## Tasks to complete:
**1)** Do statements (a), (b), and (c) agree with the csvmatch guide? For each, answer yes or no and quote the words from the guide that decide it. (a) Input files may be in Parquet format. (b) The output results are written as a Parquet file. (c) A row in the first file can match only one row in the second.
**2)** According to the csvmatch guide, which two names does the exact match return?
**3)** Continue the csvmatch guide from its last sentence.

## Article:

The input files can be in CSV or Parquet format. The output results will be a CSV file.

Example

data1.csv:

name place codename
Sam Collins Vietnam none
Roy Bland London Soldier
George Smiley London Beggerman
Bill Haydon London Tailor
Perçy Allélíne London Tinker
Kretzschmar Hamburg none
Oliver Lacon London none
Jim Prideaux Slovakia none
Peter Guillam Esq Brixton none
Toby Esterhase Vienna Poorman
Connie Sachs Oxford none

data2.csv:

Person Name Location
Maria Andreyevna Ostrakova Russia
Konny Saks Oxford
Tony Esterhase Vienna
Peter Guillam Brixton
Mr Jim Prideaux Czech Republic
Lacon Oliver Cambridge
Claus Kretzschmar Hamburg
Richard Bland London
Roy Rodgers Romania
Percy Alleline London
Bill-Haydon London
George SMILEY London
Roy Bland UK
Sam Collins Vietnam

To run an exact match on the name column from the first file against Person Name from the second:

$ csvmatch \
    data1.csv \
    data2.csv \
    --fields1 name \
    --fields2 'Person Name' \
    > matches.csv

The resulting matches include the two names which are written exactly the same:

name place codename Person Name Location
Roy Bland London Soldier Roy Bland UK
Sam Collins Vietnam none Sam Collins Vietnam

Matches are many-to-many, ie. it is possible for one row in the first file to match several rows in the second, and vice-versa.

[!TIP] There is a tradeoff between false negatives and false positives – it is often better to have some incorrect matches in your results that can be manually checked afterwards than to have correct matches missing.

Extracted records
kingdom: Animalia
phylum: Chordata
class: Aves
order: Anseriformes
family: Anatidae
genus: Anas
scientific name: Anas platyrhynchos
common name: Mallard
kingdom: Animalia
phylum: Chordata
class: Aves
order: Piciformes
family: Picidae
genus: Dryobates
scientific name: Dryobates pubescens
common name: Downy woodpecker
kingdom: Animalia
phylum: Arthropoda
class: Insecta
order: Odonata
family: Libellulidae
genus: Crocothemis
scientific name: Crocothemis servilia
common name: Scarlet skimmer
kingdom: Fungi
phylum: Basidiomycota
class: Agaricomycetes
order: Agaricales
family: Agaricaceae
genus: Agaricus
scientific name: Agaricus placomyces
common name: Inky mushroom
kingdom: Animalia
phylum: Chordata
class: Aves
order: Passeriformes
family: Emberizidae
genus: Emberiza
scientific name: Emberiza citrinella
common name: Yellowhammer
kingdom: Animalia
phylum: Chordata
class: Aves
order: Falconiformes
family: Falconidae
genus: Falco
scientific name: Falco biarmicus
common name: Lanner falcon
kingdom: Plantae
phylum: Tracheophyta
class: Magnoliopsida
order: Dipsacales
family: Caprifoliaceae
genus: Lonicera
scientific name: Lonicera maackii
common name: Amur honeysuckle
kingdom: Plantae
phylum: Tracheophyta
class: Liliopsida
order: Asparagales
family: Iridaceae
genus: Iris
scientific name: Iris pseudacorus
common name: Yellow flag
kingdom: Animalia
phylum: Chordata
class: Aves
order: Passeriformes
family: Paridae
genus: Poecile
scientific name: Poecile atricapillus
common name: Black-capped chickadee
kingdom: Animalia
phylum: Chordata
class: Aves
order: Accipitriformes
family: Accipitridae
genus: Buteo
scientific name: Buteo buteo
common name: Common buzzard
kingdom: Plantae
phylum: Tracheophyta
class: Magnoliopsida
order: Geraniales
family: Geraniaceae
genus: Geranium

## Responses to the tasks:
**1)**
(a) Yes: "The input files can be in CSV or Parquet format."
(b) No: "The output results will be a CSV file."
(c) No: "it is possible for one row in the first file to match several rows in the second, and vice-versa."

**2)** Roy Bland and Sam Collins.

**3)**
Usage

CSV Match only requires two arguments, the first file followed by the second. All others are optional, described below:

Fields

The fields1 and fields2 arguments accept one or more column names that should be used for the match. If the column name has a space it should be wrapped in quotes. These should be in the same order for both files – the first column specified for the first file will be compared against the first column specified for the second file, and so on. Defaults to comparing all columns. This flag can be specified multiple times for blocking.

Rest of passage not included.